Heat treated in distilled water for 1 minute. The membrane is washed with physiological fluid (5 days at 37). The results obtained are shown in the table below. Examples 35-37 These examples illustrate the preparation of bell polyelectrolytes using other neutral polar solvents. Example 35 Dimethyl sulfoxide (DMSO) as a neutral polar solvent
) was used. A 16% DMSO solution of a copolymer of acrylonitrile and methallylsulfonate sodium salt having an ion exchange capacity of 0 meq/k9 was prepared by quaternizing acrylonitrile and 3-vinyl-6 to an ion exchange capacity of 570 meq/k9. -14% DM of copolymer with methylpyridine
Mixed with SQ solution. A white, uniformly shaped key polyelectrolyte film was easily obtained from this DMS○ solution. The flow rate of distilled water through this membrane at 20° C. and under a differential pressure of 2 bar was 1.8 min/min. This membrane has a molecular weight of approximately 150
100% inhibition of lysozyme with 00. Example
36 A rust polyelectrolyte was prepared from a sulfonated polysulfone having an ion exchange capacity of 830 meq/k9 and a polyester polyurethane quaternized with dimethyl sulfate having an ion exchange capacity of 830 meq/k9. The polyester polyurethane is the same as that used in Example 7, and the sulfonated polysulfone is the same as that used in Example 3. A 20% solution of each polymer in dimethylformamide was prepared and the two solutions were mixed. Membranes were prepared from the final solution. When this membrane was placed on a glass slope, it turned white and the flow rate of distilled water at 20°C and 2 bar differential pressure was 0.025'/min/ground. Example 3
Poly(paradimethylaminostyrene) quaternized with acrylonitrile nomethallylsulfonic acid sodium salt copolymer having an ion exchange capacity of 7570 meq/kg and dimethyl sulfate having an ion exchange capacity of 570 meq/k9. ) and produced a neutral polyelectrolyte.

Claims (1)

[Scope of Claims] 1 (A) selected from acrylonitrile/methallyl sulfonic acid sodium salt copolymer and sulfonated polyarylether/sulfone, and which have the general formula ▲ mathematical formula,
There are chemical formulas, tables, etc.
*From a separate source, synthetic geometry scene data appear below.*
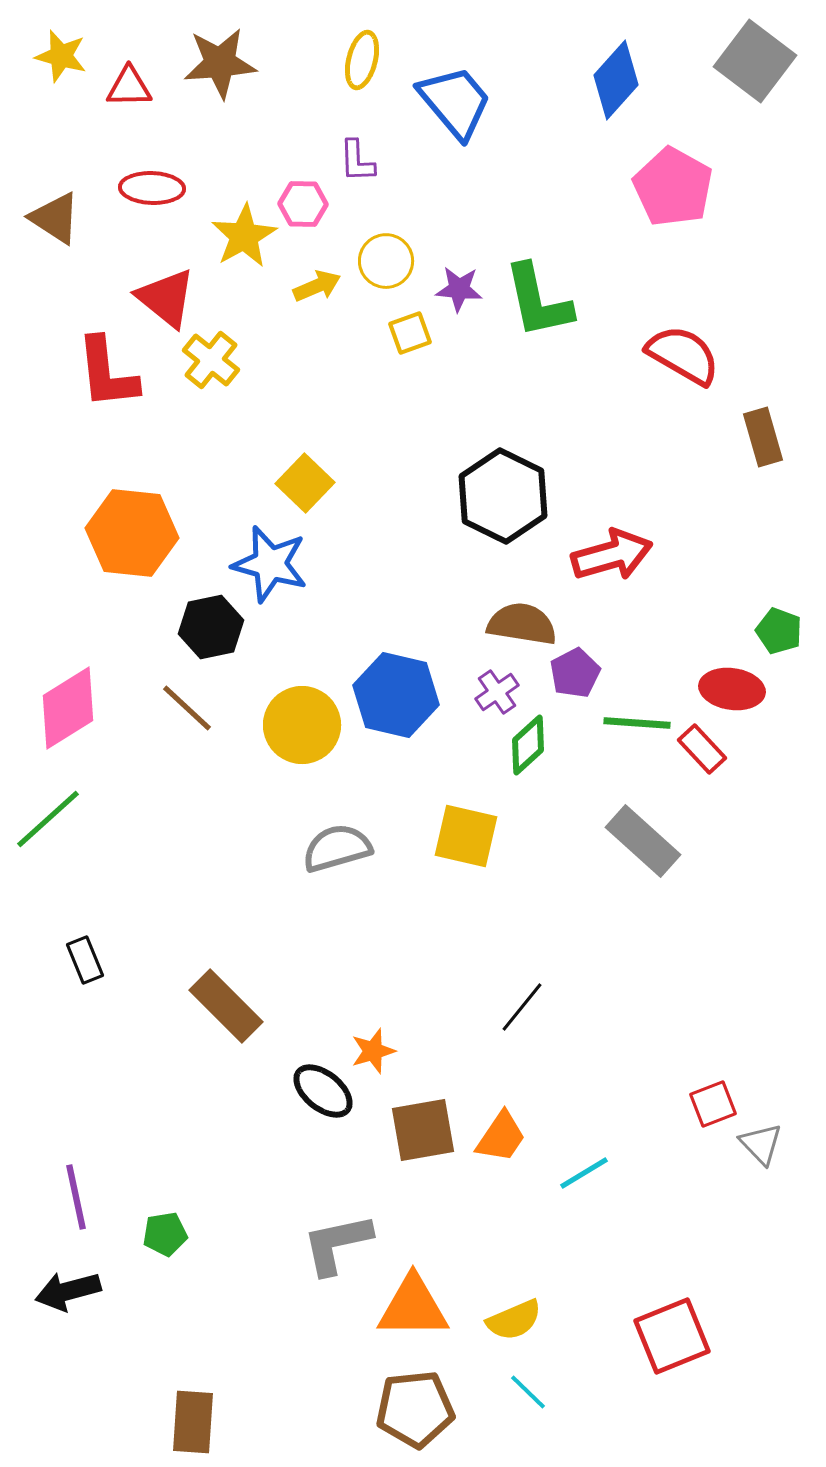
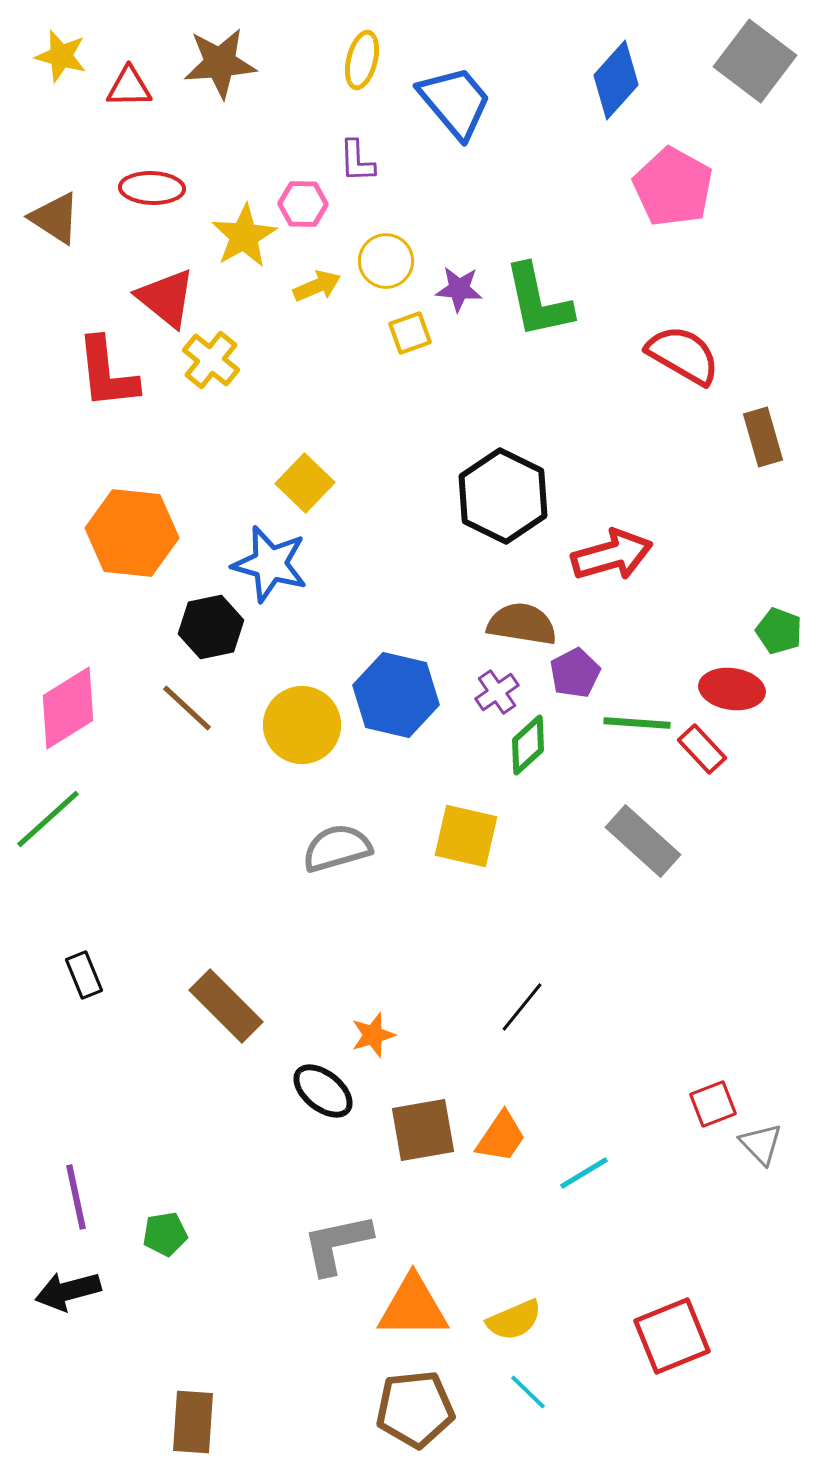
black rectangle at (85, 960): moved 1 px left, 15 px down
orange star at (373, 1051): moved 16 px up
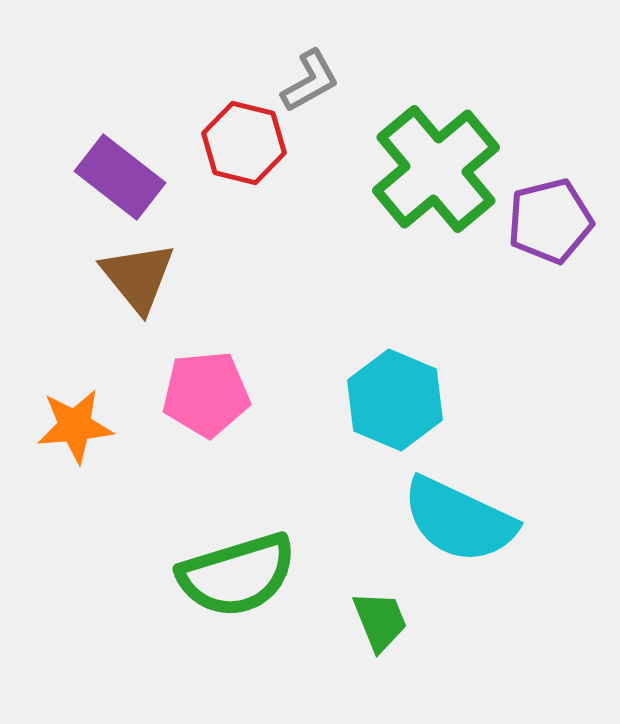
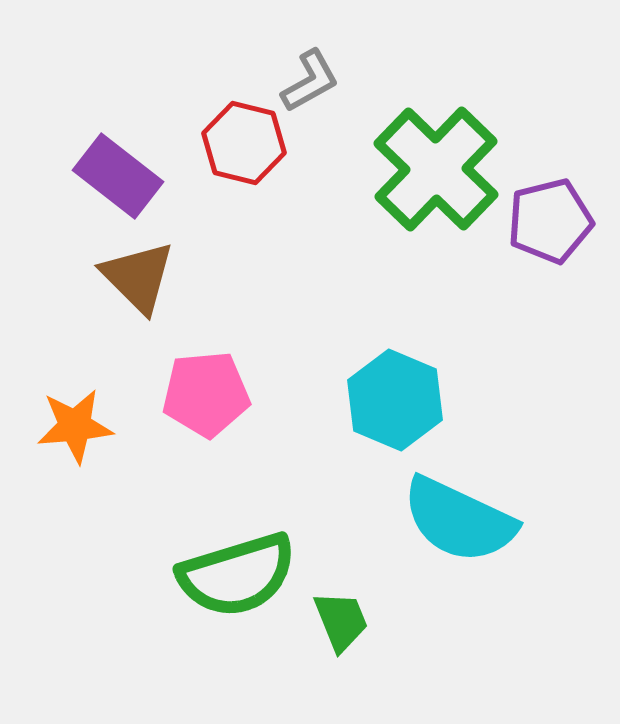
green cross: rotated 6 degrees counterclockwise
purple rectangle: moved 2 px left, 1 px up
brown triangle: rotated 6 degrees counterclockwise
green trapezoid: moved 39 px left
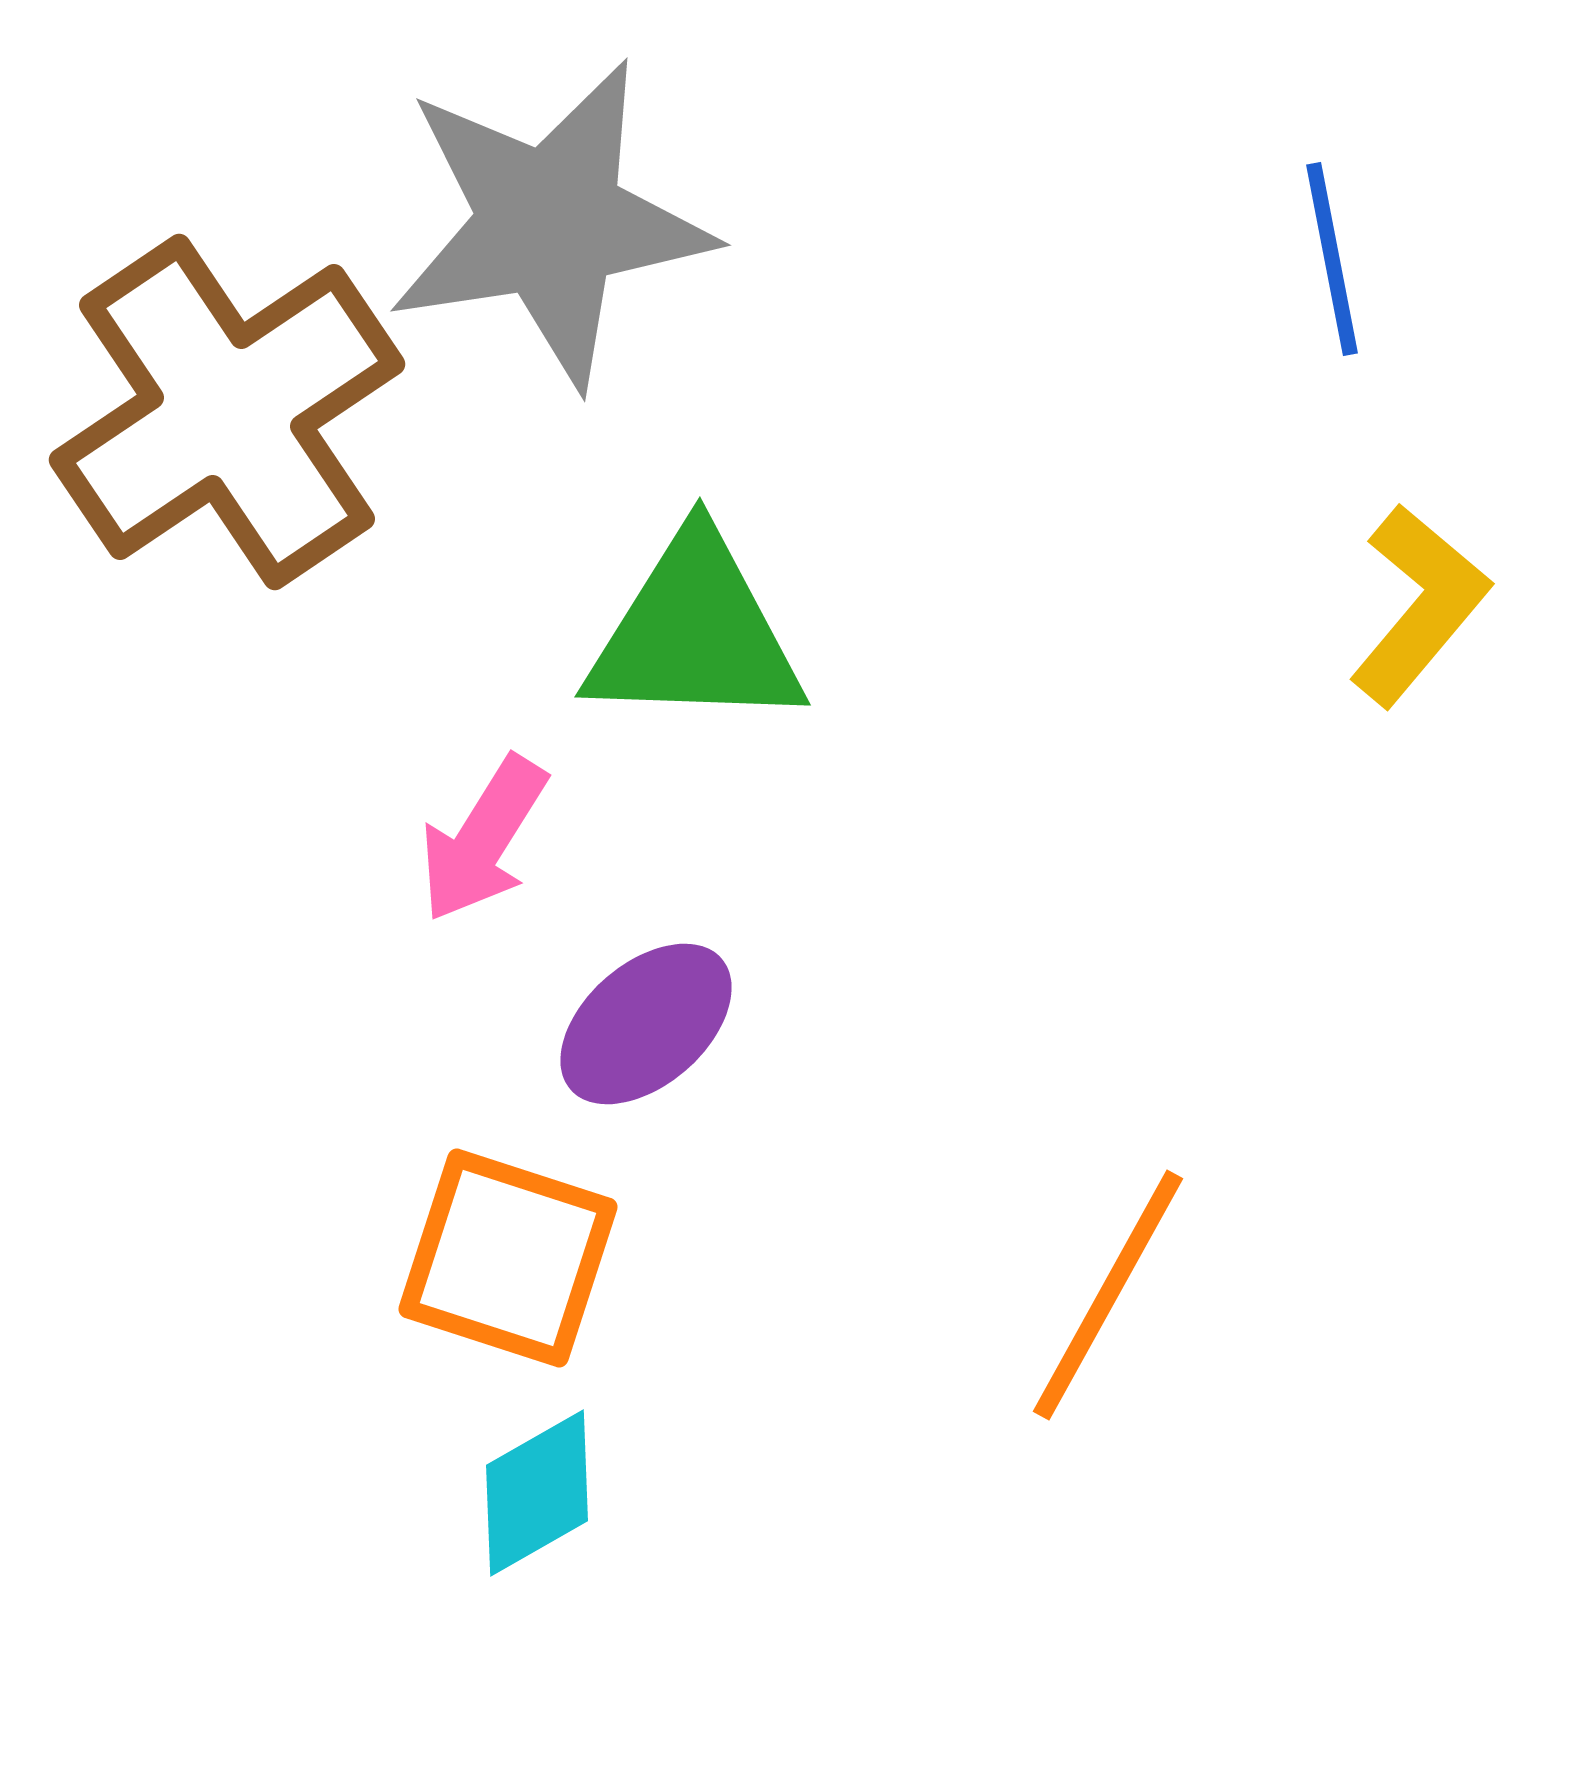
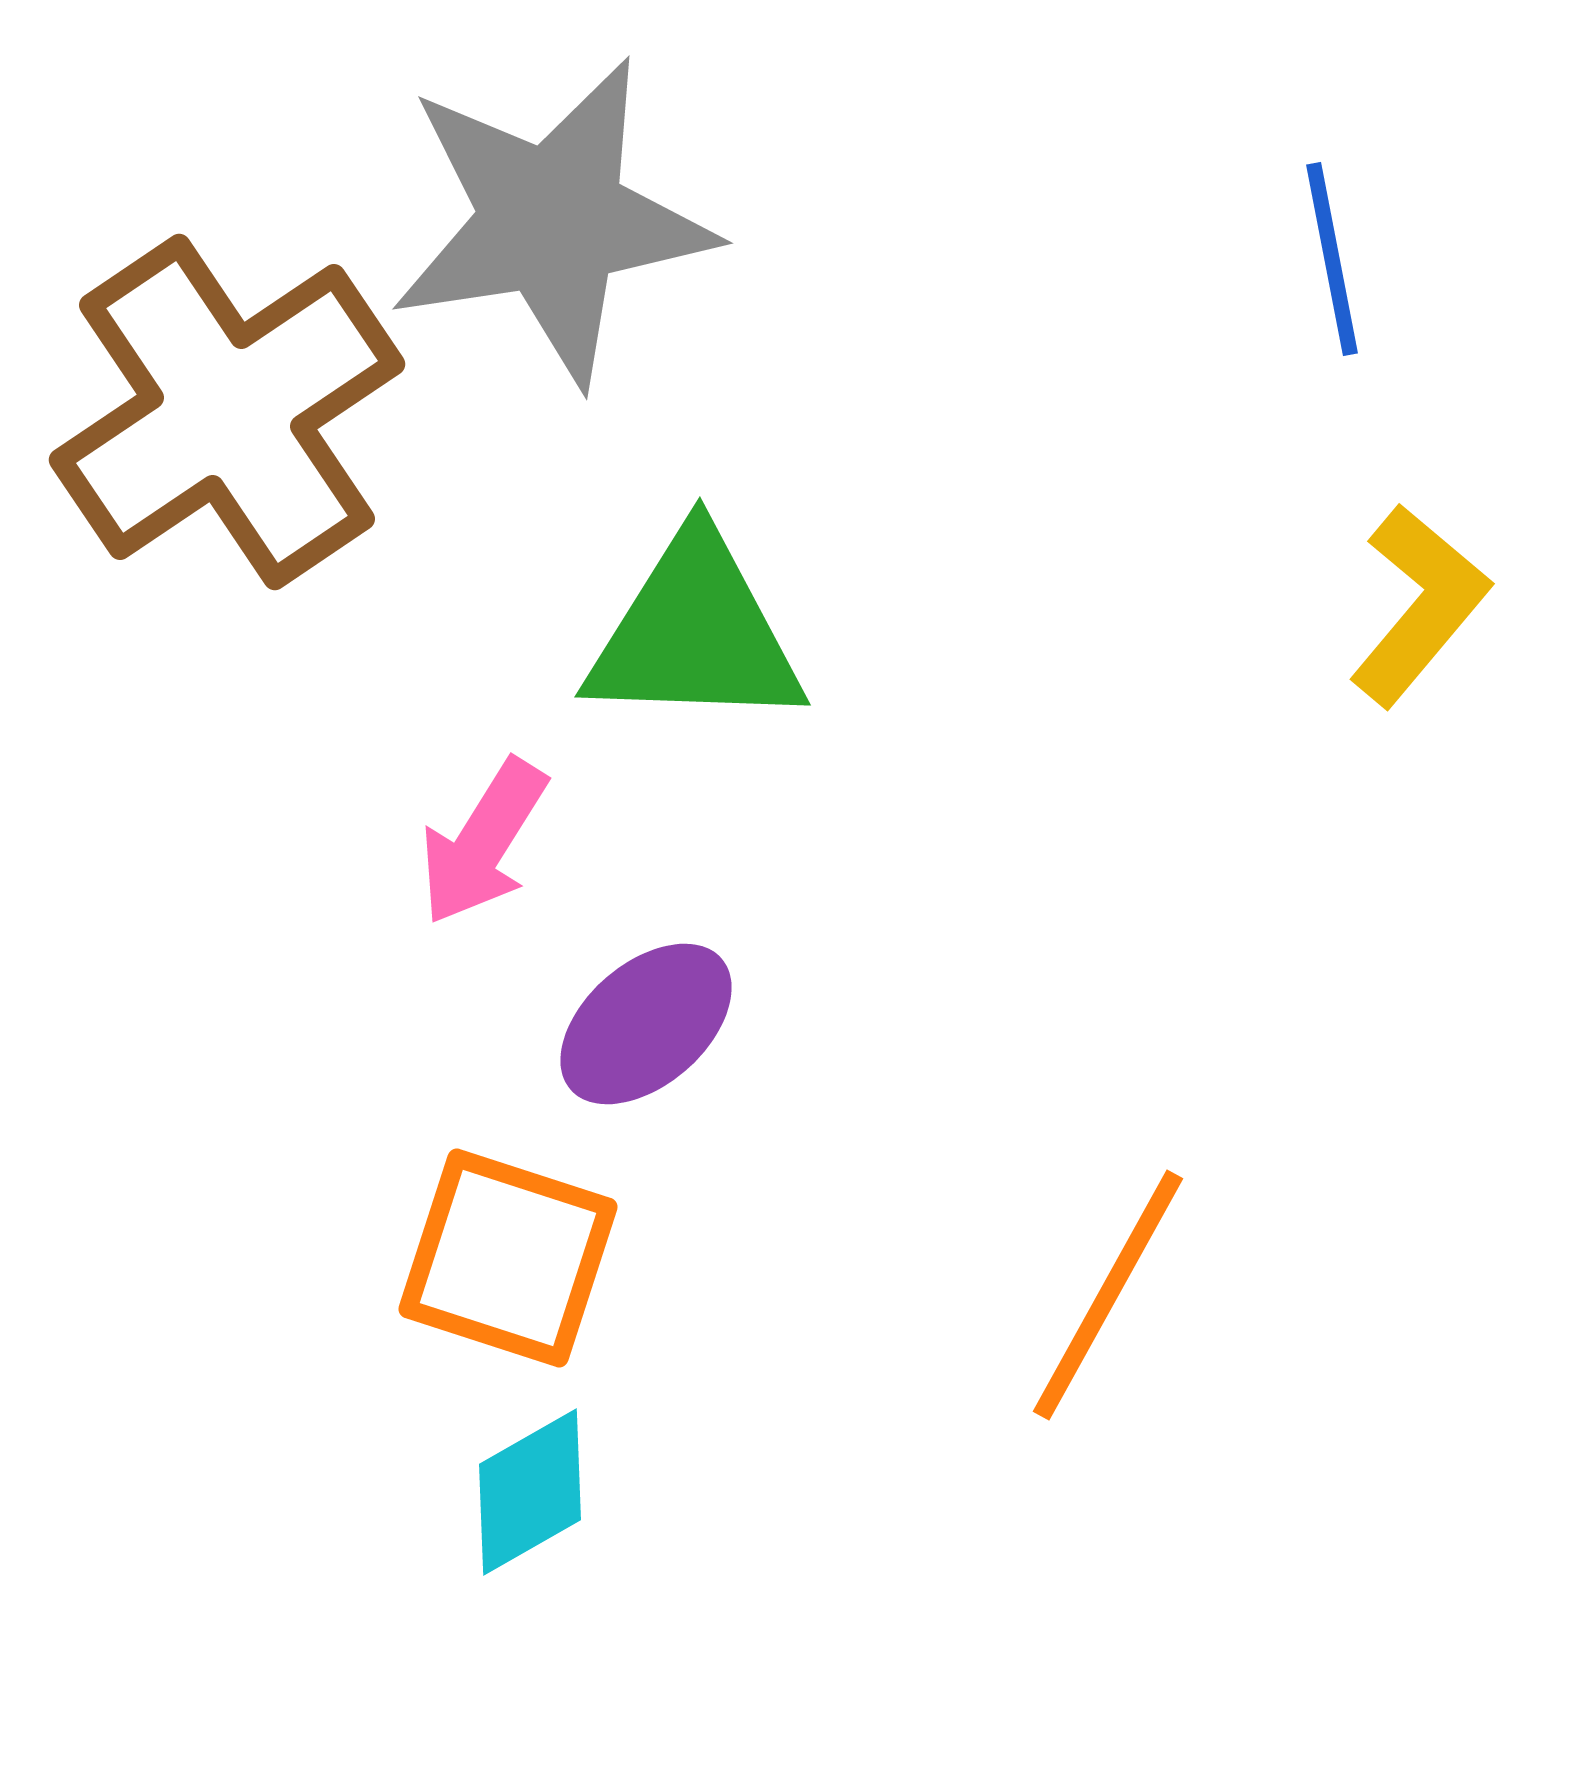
gray star: moved 2 px right, 2 px up
pink arrow: moved 3 px down
cyan diamond: moved 7 px left, 1 px up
is a value sufficient to show that the polymer is soluble in water and organic solvents), and (B) acrylonitrile/quaternary
selected from graded 3-vinyl-6-methyl-pyridine copolymers, quaternized poly(P-dimethylaminostyrene), phenoxy resins containing quaternary ammonium groups and polyester-quaternized polyurethanes; Formula ▲ There are mathematical formulas, chemical formulas, tables, etc. ▼ (■ in the formula represents a macromolecular chain bonded to the N(+) group via a covalent bond, and the size of the molecular chain and the value of m are based on the polymer. is a value sufficient to indicate water insolubility and organic solvent solubility, and the n/m ratio is from 0.1 to 10). , there are general formulas ▲ mathematical formulas, chemical formulas, tables, etc. ▼ that are characterized by separating the produced polymer of the following formula (I) ▼ (However, the meanings of the symbols n and m in the formula are as above. , and the n/m ratio is 0.1 to 10),
A method for producing ionically crosslinked polymers soluble in liquid organic media in the absence of ionically shielding solvents.